British Tokens from the Collection formed by the late Jeffrey Gardiner
Jeffrey Gardiner (1940 - 2015)
Jeffrey Gardiner was born on 19 September 1940 and he and his twin brother Clive were educated at Fencehouses school, near Houghton-le-Spring, Co Durham. At the ago of 15 Jeff left to become an apprentice electrician in a nearby coal mine but mining was not his scene and, apprenticeship completed, he joined the Royal Signals as an electrician, a trade he was to follow all his life, both in the north-east and in France and Germany.
Stationed for a time at Catterick Garrison and on a visit to Darlington, Jeff met Morag, a Scottish lass who became the love of his life. They married in what became Jeff’s church, Northgate United Reformed, on 2 March 1964, and after leaving the army in 1966 Jeff settled in Darlington, working for Darlington Chemical and Insulating Co (Darchem) and subsequently for Rothman’s International at their manufacturing plant in the town.
Jeff’s interest in numismatics began when he was a teenager. A collector throughout his working life, it was not until after retirement that the hobby became his passion. A gifted and enthusiastic speaker, Jeff lectured to local numismatic societies and was a keen participant in the annual Token Congress, to the extent that he attracted 59 delegates to Darlington’s Blackwell Grange Moat Hotel in 1984 for the third such gathering. In 2010 he joined forces with Mike Roberts to hold that year’s congress at Collingwood College in the city of Durham.
With an encyclopaedic knowledge and a vast numismatic library covering everything from ancient Greece to modern banknotes, it was no surprise that Jeff was in demand.

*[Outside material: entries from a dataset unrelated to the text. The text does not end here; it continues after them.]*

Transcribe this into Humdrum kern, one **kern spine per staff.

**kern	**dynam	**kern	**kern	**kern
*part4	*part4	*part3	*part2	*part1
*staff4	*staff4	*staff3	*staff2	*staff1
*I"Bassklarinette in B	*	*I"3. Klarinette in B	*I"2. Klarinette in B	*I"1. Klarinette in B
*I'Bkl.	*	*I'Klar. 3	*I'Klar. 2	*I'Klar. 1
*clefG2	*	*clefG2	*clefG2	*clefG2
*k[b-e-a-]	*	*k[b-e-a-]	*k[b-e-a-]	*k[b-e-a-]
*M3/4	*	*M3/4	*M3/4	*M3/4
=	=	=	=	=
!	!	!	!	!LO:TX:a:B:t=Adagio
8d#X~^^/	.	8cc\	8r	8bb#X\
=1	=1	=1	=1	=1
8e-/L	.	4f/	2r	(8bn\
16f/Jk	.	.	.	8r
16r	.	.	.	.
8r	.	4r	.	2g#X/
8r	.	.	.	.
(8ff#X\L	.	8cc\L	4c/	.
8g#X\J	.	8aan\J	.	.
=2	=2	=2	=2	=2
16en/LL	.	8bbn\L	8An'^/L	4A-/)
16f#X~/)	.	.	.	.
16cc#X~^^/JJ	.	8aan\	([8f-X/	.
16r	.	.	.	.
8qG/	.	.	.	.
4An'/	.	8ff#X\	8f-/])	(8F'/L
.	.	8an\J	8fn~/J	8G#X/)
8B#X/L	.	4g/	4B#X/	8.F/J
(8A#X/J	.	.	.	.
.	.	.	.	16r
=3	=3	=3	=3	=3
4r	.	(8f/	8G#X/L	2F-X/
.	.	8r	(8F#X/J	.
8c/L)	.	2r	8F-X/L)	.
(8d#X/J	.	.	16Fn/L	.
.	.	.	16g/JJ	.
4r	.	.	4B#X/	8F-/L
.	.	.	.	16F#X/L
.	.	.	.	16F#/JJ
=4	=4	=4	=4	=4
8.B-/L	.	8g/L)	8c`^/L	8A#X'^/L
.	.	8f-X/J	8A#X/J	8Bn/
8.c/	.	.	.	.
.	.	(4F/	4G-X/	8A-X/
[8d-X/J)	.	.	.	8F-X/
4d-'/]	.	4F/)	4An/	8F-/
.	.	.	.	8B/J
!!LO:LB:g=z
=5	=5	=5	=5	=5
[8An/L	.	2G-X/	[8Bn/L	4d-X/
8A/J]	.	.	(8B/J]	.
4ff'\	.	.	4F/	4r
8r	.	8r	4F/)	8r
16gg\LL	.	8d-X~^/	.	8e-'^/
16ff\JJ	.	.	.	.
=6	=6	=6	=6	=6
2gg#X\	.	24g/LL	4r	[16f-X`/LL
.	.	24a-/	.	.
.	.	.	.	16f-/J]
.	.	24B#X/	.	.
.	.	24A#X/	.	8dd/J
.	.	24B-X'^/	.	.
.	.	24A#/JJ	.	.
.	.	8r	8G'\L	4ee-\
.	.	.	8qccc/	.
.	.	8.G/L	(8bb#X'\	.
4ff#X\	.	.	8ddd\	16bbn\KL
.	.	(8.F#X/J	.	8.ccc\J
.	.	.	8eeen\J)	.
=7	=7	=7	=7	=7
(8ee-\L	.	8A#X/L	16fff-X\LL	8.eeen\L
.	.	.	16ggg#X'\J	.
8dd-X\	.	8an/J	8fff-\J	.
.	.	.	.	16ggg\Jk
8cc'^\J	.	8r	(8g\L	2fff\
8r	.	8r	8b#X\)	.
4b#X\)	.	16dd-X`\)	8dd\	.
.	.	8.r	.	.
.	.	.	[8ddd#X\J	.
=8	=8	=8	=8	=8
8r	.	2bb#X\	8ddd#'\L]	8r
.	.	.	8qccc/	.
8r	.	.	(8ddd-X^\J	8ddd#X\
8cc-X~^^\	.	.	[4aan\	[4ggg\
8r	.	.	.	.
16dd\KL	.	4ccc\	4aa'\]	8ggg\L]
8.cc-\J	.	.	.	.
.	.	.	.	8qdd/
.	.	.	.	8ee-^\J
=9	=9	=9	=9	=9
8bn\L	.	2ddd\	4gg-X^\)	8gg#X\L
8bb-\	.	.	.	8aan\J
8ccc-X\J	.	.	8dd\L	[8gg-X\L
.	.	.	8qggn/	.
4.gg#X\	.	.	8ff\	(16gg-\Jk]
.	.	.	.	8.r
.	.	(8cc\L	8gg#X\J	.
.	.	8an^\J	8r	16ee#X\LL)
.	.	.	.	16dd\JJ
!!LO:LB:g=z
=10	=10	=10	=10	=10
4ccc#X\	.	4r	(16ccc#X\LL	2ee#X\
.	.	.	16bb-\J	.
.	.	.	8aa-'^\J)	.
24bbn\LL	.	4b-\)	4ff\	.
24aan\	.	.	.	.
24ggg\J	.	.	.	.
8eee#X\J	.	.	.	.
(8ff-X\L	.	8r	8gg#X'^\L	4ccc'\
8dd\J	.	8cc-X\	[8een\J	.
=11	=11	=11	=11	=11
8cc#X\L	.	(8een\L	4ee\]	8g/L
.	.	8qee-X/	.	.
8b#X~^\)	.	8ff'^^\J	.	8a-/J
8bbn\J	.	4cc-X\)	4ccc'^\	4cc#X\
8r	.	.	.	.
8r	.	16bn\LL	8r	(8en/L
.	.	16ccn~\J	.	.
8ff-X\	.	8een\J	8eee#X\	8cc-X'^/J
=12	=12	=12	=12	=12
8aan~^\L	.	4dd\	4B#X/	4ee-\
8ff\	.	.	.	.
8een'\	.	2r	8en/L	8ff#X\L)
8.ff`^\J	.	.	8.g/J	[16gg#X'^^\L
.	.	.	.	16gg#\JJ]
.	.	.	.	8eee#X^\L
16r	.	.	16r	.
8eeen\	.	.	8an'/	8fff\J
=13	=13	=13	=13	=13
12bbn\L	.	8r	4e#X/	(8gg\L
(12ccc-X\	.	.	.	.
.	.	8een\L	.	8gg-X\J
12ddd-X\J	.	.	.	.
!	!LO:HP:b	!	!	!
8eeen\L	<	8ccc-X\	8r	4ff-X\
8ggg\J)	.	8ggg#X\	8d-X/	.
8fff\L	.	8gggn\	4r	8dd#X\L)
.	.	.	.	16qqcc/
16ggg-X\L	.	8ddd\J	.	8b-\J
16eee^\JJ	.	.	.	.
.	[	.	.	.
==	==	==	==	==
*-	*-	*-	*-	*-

He became a valuer at Tennants in Leyburn, overseeing their specialist sales of coins and medals and maintaining a close watch on their auctions of antiquarian books, which yielded several titles for the Gardiner library over the years.
Of all his numismatic interests, it was local tokens and medals where his knowledge was profound. He made a particular study of Edward Herdman, the Bishop Auckland curio dealer and lay preacher brutally murdered on New Year’s Eve 1934. Herdman was a pioneer student of English communion tokens who put together a collection numbering about 17,000 pieces. His murder, and the subsequent conviction of John Bainbridge, a Durham Light infantryman home on leave who professed his innocence to the last but was convicted and hanged at Durham Jail on 9 May 1935, was the subject of a talk that Jeff gave on many occasions. Jeff’s own contributions to local numismatics included Checks, Tokens, Tickets and Passes of County Durham and Northumberland, privately published in 1996 and aimed at helping readers understand the range of paranumismatica in the two counties known to him at that time.
Jeff died on 29 October 2015 after a short illness, at the age of 75. Sadly, Morag pre-deceased him; Jeff leaves Karl and Graham, three grandsons and two granddaughters. Like the famous numismatists from the past in the north-east who he admired – Longstaffe, Brockett, Herdman, John and Robert Bell among others – the name of Gardiner will live on via his numismatic collections; his specialist Elizabeth I series, auctioned by DNW on 16 March 2011, and those pieces and books sold by DNW during the course of the next few auctions.